The charge that the Jewish community in Palestine has failed to give the authorities the necessary cooperation in crushing the terrorist groups responsible for the recent outrages, was voiced today by John V. W. Shaw, Chief Secretary of the Palestine Government, addressing foreign correspondents. He declared that the arrest over the week-end of 60 persons throughout the country “should have a good effect on the security situation.”

Replying to questions, the Chief Secretary denied that the curfew which was lifted Sunday after nine days had been a punitive measure directed against the Jewish population and described it as an action necessary to restore order and facilitate the capture of the perpetrators of the outrages. “It was certainly not a punitive measure against the Jewish community,” Shaw declared. “The curfew, by clearing the streets at night had made it more difficult for terrorists to circulate and also very much relieved the police by lightening their duties. That was the object of the curfew.”

Shaw declared that the curfew only applied to the Jewish quarters because that was where the outrages had occurred and where the perpetrators lived. He said the authorities had not wanted to retain the curfew any longer than necessary and that it was lifted as soon as the security officers deemed fit. He warmly defended the Palestine police and denied as “utterly fantastic” charges that they did not want to catch the terrorists.


Asked why the police had not advertised the names and descriptions of the wanted man. he replied that that was a question of police policy. Asked about the circumstances surrounding the escape of a score of Sternists (members of the Stern terror gang) from the Latroun detention camp, he replied: “All I can answer on that is that it was certainly not police connivance.” He also denied assertions that the police were using brutality and Gestapo methods in their treatment of suspects.

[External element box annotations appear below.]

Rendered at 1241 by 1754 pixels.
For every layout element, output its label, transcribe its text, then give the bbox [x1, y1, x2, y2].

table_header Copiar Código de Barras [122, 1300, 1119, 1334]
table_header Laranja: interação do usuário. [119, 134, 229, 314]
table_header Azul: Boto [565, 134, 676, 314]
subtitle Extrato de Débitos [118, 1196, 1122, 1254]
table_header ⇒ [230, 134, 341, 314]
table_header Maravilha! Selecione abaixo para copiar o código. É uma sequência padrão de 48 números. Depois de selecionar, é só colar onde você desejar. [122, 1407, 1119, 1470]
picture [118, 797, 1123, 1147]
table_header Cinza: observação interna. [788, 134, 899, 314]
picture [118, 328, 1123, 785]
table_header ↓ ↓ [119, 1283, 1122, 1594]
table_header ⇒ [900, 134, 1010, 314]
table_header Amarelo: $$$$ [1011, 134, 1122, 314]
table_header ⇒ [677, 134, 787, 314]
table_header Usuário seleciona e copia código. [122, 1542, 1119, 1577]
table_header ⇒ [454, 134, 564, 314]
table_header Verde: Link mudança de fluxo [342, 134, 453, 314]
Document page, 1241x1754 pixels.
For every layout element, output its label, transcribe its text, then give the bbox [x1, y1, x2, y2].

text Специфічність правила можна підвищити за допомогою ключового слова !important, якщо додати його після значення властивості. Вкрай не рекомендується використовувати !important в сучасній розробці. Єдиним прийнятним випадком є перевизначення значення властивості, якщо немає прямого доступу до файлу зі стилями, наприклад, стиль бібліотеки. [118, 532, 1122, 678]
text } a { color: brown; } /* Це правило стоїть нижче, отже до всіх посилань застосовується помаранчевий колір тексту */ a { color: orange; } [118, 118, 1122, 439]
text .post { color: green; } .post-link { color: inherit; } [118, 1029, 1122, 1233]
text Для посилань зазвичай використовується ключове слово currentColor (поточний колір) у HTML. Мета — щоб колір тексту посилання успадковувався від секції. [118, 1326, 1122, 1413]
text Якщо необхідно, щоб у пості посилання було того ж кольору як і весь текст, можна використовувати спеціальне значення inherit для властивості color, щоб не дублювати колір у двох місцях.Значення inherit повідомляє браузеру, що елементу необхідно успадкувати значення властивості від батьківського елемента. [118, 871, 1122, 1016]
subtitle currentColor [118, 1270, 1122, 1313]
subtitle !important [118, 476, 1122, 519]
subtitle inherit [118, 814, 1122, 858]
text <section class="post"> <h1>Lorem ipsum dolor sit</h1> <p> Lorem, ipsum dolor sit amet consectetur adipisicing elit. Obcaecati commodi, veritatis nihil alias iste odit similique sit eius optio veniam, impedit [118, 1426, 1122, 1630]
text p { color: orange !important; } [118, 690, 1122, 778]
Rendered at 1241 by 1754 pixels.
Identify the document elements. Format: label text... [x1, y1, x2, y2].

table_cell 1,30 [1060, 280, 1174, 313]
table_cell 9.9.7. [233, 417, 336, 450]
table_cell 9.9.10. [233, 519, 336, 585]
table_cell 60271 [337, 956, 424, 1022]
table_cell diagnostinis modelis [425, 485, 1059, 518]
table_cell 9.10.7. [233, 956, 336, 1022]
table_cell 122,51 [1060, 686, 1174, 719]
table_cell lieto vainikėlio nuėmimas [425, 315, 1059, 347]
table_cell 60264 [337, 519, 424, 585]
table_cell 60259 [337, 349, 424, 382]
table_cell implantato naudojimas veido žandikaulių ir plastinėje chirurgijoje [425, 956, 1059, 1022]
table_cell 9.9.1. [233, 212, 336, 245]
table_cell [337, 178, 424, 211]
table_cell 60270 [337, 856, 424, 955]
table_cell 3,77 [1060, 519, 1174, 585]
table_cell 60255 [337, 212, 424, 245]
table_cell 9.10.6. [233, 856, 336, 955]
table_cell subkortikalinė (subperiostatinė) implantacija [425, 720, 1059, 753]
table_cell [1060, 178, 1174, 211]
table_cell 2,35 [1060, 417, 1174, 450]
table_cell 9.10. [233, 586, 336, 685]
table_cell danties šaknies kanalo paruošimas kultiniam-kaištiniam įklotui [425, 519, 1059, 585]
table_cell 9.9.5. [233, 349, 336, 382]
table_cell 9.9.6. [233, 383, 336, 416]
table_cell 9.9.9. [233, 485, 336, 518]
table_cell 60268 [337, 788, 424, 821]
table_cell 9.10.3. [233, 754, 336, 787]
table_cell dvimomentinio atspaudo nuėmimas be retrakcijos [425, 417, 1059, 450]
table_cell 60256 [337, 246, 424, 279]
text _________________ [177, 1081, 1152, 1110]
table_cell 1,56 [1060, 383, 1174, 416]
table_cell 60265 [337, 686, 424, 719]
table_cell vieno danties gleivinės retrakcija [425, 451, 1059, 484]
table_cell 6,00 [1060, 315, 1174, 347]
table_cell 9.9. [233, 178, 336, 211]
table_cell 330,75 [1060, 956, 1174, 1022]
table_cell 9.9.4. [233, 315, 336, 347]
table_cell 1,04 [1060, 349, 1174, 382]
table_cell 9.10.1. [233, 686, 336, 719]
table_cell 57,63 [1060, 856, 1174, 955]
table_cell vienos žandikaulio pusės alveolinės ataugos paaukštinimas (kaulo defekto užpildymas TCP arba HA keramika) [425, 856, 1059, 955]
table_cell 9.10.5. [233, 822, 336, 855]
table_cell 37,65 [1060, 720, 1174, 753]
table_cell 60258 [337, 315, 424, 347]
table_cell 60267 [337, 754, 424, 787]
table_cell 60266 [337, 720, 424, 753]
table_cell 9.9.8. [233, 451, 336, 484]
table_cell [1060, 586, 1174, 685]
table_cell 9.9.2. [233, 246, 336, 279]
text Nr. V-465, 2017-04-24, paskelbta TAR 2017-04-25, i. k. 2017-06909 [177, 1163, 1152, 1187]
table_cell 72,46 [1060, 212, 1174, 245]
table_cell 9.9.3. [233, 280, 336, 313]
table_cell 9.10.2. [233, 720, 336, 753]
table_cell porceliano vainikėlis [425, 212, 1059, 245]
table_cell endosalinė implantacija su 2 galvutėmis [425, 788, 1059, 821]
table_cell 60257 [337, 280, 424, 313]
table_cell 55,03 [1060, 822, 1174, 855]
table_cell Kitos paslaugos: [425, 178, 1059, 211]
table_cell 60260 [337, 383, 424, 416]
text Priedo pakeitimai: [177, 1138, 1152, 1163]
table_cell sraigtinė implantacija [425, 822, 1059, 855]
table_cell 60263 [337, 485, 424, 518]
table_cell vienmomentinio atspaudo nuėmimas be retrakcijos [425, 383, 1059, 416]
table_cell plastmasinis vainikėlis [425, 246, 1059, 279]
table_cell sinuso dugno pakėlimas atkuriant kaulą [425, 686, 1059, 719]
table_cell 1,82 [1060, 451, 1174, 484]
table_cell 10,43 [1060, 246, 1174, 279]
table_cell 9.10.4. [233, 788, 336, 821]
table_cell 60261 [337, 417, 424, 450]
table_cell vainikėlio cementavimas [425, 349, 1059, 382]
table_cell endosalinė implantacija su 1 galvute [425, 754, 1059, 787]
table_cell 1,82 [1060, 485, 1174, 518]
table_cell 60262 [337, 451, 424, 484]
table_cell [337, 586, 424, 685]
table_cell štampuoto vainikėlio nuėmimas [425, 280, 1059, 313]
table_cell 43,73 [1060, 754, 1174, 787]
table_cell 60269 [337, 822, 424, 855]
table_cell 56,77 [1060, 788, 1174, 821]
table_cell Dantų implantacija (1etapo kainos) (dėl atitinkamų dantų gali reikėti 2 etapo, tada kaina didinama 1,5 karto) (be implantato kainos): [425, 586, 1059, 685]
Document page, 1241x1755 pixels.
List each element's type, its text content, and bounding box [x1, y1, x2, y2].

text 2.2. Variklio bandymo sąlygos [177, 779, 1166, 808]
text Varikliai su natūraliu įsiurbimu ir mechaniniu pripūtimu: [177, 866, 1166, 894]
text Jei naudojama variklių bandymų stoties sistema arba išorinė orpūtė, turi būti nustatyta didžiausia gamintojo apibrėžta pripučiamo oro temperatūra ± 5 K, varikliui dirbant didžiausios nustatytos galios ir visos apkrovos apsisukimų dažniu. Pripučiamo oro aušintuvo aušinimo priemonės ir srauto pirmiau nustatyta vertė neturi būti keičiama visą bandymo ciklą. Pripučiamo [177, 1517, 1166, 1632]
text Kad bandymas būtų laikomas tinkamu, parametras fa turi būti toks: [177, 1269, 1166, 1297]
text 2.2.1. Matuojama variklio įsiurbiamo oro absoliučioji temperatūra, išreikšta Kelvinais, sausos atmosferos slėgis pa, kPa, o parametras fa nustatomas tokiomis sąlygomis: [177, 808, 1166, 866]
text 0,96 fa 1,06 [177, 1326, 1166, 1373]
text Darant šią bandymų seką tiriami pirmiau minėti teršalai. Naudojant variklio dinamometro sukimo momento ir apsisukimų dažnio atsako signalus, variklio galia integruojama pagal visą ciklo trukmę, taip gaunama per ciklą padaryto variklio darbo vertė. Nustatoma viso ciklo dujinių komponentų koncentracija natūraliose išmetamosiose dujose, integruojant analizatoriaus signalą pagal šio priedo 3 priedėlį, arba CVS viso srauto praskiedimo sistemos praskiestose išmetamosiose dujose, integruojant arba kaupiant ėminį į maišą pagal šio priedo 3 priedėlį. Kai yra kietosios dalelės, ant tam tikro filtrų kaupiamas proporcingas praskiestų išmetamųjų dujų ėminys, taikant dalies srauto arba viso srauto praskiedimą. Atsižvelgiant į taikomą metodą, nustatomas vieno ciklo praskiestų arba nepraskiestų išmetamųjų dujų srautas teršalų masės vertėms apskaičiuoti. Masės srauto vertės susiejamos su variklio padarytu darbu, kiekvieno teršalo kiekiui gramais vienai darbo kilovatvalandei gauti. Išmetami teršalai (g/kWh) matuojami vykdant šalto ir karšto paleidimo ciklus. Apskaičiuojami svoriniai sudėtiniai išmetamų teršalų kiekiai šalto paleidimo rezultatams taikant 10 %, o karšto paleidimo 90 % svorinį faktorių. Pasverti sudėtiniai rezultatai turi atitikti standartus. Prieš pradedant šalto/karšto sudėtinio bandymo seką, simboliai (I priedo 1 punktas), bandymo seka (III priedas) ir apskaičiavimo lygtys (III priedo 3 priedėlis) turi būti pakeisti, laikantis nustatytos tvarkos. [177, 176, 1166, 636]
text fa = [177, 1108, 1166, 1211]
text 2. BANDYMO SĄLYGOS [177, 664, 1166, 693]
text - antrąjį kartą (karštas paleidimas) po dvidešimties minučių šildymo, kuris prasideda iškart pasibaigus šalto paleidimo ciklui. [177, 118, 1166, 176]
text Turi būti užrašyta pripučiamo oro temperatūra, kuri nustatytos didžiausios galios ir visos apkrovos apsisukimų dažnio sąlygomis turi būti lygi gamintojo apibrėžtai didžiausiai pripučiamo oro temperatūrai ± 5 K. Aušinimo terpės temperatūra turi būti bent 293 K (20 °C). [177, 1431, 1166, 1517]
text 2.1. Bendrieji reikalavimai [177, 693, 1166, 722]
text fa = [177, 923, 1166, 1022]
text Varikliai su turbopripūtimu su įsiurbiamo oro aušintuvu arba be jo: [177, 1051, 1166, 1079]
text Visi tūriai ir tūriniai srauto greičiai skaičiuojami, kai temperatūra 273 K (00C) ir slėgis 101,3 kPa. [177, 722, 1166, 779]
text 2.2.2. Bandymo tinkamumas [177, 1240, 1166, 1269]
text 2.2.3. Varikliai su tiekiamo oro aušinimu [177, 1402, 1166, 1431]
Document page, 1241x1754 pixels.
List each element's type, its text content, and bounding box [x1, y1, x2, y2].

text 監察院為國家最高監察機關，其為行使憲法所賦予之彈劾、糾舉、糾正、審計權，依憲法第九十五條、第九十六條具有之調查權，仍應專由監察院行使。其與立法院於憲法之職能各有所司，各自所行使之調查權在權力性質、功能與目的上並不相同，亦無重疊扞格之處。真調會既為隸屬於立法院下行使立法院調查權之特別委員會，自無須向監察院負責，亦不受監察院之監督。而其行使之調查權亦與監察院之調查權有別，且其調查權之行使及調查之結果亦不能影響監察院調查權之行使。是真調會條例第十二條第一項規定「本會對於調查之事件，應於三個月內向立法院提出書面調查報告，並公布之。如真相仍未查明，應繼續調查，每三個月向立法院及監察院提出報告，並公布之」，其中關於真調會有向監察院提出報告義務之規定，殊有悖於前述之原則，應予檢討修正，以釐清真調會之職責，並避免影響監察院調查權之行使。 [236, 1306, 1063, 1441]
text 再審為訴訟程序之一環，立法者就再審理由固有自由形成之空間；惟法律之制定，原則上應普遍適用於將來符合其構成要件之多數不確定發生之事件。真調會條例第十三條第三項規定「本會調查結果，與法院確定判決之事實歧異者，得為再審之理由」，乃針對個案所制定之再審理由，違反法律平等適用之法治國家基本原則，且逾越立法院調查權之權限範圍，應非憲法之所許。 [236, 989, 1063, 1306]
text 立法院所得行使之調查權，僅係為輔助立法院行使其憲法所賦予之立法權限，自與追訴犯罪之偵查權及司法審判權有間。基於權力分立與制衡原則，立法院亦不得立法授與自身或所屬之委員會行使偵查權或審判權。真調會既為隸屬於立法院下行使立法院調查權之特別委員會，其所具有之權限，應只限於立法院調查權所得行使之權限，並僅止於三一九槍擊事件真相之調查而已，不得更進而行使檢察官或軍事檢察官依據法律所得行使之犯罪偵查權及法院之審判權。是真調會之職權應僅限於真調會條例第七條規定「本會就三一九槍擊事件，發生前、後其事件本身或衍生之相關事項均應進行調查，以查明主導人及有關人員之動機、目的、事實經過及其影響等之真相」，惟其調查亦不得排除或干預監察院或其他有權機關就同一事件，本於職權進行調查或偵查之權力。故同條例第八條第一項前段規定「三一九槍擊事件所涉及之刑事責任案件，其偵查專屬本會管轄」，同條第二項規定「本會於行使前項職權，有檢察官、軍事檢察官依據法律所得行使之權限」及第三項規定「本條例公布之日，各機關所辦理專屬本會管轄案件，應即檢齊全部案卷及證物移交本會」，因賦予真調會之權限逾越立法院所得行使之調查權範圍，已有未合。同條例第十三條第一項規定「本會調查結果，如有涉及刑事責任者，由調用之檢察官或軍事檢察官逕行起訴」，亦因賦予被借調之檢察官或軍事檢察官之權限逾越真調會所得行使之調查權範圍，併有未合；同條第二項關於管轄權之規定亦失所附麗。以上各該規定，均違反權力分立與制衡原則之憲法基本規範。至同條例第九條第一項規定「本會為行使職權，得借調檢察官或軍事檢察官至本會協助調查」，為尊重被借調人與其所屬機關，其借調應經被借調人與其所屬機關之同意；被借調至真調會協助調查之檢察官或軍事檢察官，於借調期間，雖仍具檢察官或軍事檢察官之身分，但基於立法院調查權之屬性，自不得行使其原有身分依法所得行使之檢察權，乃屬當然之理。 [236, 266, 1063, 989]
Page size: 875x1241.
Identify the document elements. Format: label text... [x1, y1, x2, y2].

Discussing the attitude of the Jewish community toward the police, Shaw declared: “No police force can operate to full efficiency to protect lives and property without the support of active public opinion and the physical support of the population itself. Here you have got a situation where there is a difference of opinion on matters of policy between the Jewish people and the Government which, to a certain extent, leads the law-abiding section of the Jewish community–which is the overwhelming majority–not to cooperate on security matters as they should. All the Government has done has been to impress upon them that we should get their full cooperation in running those thugs to earth. It does not ask the people to make arrests in the streets. All it asks is information. We have not had from the Jewish community the cooperation we expect in the line of information.”

In response to a question, the Chief Secretary admitted that the Government had never directly appealed to the public for cooperation. “I am prepared to cooperate with the Jewish Agency to the limit of my powers when they are prepared to cooperate with me,” he added.

Asked by one correspondent to characterize the Arab attitude in the recent events, the Chief Secretary replied: “The Arab attitude has been correct. They have been quiet and correct. The Arab press was certainly very critical at one phase last week. Whether the censorship allowed them too much latitude is a matter of opinion.”